There’s so much more I want to say, but it’s so hard to put into words how interesting this story was and how much it kept me on my toes. Thank you NetGallery and Orbit for the advanced copy in exchange for a review!
5 ⭐️

Queer, Arthuriana fantasy with faeries, witches and a hot lady knight. Such a cool concept but I just found the world building and magic system to be underdeveloped. Simran and Vina were interesting characters but felt a bit surface level which I’m sad about as they had so much potential. Overall 3.5 stars.

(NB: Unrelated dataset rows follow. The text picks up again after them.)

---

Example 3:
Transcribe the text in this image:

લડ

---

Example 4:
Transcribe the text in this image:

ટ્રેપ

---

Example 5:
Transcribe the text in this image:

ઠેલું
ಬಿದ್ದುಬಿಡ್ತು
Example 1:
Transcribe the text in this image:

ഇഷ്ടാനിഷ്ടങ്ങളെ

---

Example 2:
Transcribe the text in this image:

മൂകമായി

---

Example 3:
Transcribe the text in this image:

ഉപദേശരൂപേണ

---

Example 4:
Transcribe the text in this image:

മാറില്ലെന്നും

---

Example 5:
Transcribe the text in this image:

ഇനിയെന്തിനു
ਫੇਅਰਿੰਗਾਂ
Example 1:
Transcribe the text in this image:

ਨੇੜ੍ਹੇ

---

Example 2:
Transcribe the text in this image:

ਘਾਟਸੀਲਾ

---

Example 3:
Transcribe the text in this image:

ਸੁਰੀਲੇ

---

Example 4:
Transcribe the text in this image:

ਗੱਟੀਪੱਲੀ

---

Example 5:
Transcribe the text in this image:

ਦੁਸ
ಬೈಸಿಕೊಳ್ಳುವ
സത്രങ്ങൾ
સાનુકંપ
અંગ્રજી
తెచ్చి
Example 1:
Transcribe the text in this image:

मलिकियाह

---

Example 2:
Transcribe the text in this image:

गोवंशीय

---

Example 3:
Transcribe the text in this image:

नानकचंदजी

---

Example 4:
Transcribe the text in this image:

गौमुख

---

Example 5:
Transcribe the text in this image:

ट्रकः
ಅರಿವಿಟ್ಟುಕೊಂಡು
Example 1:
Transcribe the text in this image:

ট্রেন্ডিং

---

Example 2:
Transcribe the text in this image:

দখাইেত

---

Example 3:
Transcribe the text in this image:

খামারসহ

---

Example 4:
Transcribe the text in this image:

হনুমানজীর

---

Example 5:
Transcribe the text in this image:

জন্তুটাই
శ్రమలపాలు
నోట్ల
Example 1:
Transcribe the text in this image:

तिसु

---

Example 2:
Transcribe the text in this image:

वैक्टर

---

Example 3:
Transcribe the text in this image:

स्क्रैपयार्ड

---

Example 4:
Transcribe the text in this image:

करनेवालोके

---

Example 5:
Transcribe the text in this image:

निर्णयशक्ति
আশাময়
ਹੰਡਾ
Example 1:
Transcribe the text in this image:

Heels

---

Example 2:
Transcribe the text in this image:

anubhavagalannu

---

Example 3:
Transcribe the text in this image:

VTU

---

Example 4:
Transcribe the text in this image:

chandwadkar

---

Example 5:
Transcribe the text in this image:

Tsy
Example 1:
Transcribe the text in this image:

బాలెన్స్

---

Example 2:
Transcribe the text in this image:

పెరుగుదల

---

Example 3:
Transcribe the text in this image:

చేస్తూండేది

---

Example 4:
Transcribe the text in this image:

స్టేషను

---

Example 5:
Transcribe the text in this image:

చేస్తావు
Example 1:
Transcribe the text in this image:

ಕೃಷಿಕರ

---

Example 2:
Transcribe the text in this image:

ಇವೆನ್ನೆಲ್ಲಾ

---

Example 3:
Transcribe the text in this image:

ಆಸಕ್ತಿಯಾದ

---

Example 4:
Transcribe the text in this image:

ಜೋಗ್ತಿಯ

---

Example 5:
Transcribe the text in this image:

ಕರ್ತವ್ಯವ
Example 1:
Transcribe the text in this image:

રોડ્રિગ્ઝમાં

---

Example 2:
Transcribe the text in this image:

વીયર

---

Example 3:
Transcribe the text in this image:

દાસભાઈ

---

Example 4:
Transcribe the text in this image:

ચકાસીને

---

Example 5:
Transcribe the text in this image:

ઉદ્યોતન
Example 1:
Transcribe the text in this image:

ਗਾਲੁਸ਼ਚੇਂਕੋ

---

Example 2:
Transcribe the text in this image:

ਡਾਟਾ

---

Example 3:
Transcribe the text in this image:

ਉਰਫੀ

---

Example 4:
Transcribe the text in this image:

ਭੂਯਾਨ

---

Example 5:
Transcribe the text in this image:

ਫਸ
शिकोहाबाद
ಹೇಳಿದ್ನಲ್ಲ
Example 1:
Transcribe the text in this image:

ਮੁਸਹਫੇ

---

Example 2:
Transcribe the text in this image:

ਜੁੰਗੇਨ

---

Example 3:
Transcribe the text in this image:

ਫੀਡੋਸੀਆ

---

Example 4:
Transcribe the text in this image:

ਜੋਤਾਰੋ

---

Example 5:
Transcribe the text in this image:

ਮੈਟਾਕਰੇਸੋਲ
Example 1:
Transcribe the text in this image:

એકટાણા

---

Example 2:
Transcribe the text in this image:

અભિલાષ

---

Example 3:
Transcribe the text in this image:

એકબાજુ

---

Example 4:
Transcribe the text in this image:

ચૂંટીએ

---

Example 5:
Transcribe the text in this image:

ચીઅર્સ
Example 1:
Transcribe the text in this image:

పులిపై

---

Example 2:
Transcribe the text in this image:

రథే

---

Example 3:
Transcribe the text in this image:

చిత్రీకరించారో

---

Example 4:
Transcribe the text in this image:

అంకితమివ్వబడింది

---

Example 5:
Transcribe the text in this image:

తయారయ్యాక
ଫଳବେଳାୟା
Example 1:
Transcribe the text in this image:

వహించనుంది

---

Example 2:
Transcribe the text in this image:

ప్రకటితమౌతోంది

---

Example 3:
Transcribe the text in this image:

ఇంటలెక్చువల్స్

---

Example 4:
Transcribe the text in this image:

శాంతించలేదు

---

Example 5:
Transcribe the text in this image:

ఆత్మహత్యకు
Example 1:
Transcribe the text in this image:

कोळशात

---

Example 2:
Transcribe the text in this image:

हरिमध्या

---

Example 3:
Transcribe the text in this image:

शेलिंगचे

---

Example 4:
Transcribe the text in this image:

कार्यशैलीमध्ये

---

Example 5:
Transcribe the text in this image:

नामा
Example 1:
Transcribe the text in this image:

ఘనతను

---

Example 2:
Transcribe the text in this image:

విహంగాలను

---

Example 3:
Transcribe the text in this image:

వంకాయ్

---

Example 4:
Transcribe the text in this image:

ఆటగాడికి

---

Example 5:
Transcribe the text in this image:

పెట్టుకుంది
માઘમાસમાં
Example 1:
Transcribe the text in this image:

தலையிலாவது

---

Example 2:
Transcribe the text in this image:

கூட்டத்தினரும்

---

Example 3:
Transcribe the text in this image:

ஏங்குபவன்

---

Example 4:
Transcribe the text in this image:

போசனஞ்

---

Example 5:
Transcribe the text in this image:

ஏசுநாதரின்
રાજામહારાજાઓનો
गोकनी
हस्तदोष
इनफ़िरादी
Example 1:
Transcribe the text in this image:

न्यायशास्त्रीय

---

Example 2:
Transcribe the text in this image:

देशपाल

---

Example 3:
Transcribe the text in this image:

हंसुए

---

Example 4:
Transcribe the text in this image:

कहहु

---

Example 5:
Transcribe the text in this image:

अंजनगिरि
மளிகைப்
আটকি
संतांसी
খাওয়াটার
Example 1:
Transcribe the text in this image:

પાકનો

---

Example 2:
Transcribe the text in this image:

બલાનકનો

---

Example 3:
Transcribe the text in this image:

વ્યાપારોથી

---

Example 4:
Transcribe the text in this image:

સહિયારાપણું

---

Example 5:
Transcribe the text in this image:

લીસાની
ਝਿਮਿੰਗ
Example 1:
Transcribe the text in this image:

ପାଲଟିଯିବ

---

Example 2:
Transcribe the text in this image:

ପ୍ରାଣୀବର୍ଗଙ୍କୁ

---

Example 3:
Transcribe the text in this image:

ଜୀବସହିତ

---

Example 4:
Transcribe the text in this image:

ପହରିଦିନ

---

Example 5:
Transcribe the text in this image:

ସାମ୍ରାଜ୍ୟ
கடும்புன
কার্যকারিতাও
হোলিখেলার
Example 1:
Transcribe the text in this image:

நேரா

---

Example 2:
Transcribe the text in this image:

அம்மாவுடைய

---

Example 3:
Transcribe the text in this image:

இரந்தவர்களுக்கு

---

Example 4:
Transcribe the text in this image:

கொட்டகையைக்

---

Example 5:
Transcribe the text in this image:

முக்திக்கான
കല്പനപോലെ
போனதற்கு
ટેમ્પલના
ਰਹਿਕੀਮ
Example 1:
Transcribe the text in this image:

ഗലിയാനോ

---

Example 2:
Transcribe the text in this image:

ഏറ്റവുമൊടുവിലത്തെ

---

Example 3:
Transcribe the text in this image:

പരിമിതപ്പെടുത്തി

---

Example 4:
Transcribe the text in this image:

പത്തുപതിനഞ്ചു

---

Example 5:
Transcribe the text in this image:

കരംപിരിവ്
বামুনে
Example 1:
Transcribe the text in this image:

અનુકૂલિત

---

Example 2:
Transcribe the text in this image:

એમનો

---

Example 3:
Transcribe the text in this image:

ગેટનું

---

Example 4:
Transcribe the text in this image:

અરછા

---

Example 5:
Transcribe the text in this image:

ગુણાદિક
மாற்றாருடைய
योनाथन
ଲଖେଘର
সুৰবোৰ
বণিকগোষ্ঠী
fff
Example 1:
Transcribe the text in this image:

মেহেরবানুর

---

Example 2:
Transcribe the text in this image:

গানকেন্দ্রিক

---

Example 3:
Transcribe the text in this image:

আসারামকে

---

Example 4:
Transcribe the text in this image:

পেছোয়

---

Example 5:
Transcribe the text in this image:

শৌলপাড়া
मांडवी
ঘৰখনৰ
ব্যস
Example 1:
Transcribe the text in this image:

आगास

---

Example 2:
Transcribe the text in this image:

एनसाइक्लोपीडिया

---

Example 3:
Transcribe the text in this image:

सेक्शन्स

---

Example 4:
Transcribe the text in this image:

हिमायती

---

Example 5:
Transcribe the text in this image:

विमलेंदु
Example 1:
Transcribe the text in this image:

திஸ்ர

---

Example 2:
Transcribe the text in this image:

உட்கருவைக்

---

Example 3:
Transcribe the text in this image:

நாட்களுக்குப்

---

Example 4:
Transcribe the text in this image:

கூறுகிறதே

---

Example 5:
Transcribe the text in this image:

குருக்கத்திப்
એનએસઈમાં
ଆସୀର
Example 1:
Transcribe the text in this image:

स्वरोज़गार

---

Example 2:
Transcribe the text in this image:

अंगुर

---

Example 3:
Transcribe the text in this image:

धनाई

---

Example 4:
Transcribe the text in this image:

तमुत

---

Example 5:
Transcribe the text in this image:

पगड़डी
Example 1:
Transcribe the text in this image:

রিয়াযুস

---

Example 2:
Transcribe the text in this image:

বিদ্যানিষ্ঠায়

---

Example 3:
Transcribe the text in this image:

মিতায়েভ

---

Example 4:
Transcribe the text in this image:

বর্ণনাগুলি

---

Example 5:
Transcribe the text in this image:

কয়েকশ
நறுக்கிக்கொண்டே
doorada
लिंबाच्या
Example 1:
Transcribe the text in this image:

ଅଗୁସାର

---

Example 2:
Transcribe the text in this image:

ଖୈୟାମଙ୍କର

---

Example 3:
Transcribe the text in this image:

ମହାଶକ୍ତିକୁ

2025 features Lady Knight autumn, and I'm here for it! I'm excited for all the different aspects these stories can entail.
This one is a story about how we are bound to the tales passed down for generations - or if we can overcome them and change our fates. Of which stories should be protected and what should be burned down to the ground.
It's also a story about what love is, and what it is not.
And it's a powerful story about how people in power try to shape the world, and thus erasing what is different, diverse, and does not feed their sense of what is "right".
Our Lady Knight and Lady Witch are destined to carry out a tale time and time again - ending with the death of their incarnate selves for the sake of stabilizing the land they live in.
The book is divided in two parts - and I admit I had trouble getting back into the story after the break, to get invested all over again. However, it's a crucial and very well executed part of the whole.
The magic system and overall concept were so intriguing: a land fueled by stories, the archives where the 'proper' tales are stored, the incarnates that preserve the land.
However, I would have liked to get a better grasp on the world and how the magic works. To me it seemed a bit shrouded (and got my head spinning I admit!). I am not sure if this was intentional or not, but at least while reading I would have wished for clarity at times.
As mentioned, the social commentary is powerful and multi-layered, and it will live in my head for a very long time.
To be honest, I'm not sure if I'm doing this story justice with my review - it's so complex and shows so many facettes. But these are my thoughts.
And if you need one more thing to convince you to read: adorable cat familiar!
4,5/5 stars
Thank you @netgalley and @LittleBrownBookGroup_UK for the eARC
#TheIsleInTheSilverSea #LadyKnight #Netgalley #Bookstagram

I was given this e-Arc in exchange for an honest review 🌱
Vina and Simran are the Knight and the Witch of the legendary tale, destined to fall in love and then kill each other in a never-ending loop.
The word that I can use to describe this book is "fairytale", the way it curls and soars at every word. I truly had a wonderful time reading Simran and Vina's story, and I was so happy to be able to read a sapphic story like this one. Special mention to Hari, who's a sweetheart who deserves all the best the world can offer him.
Fans of the Burning Kingdom trilogy (as I am) will be happy to hear that even though it is a stand-alone, there is the same intensity and depth to the characters than the previous books! Also I thought about Vina and Priya meeting, and I laughed out loud, they'd be so funny.
Thank you again for the e-Arc, I waited so long for this book, and it did not disappoint!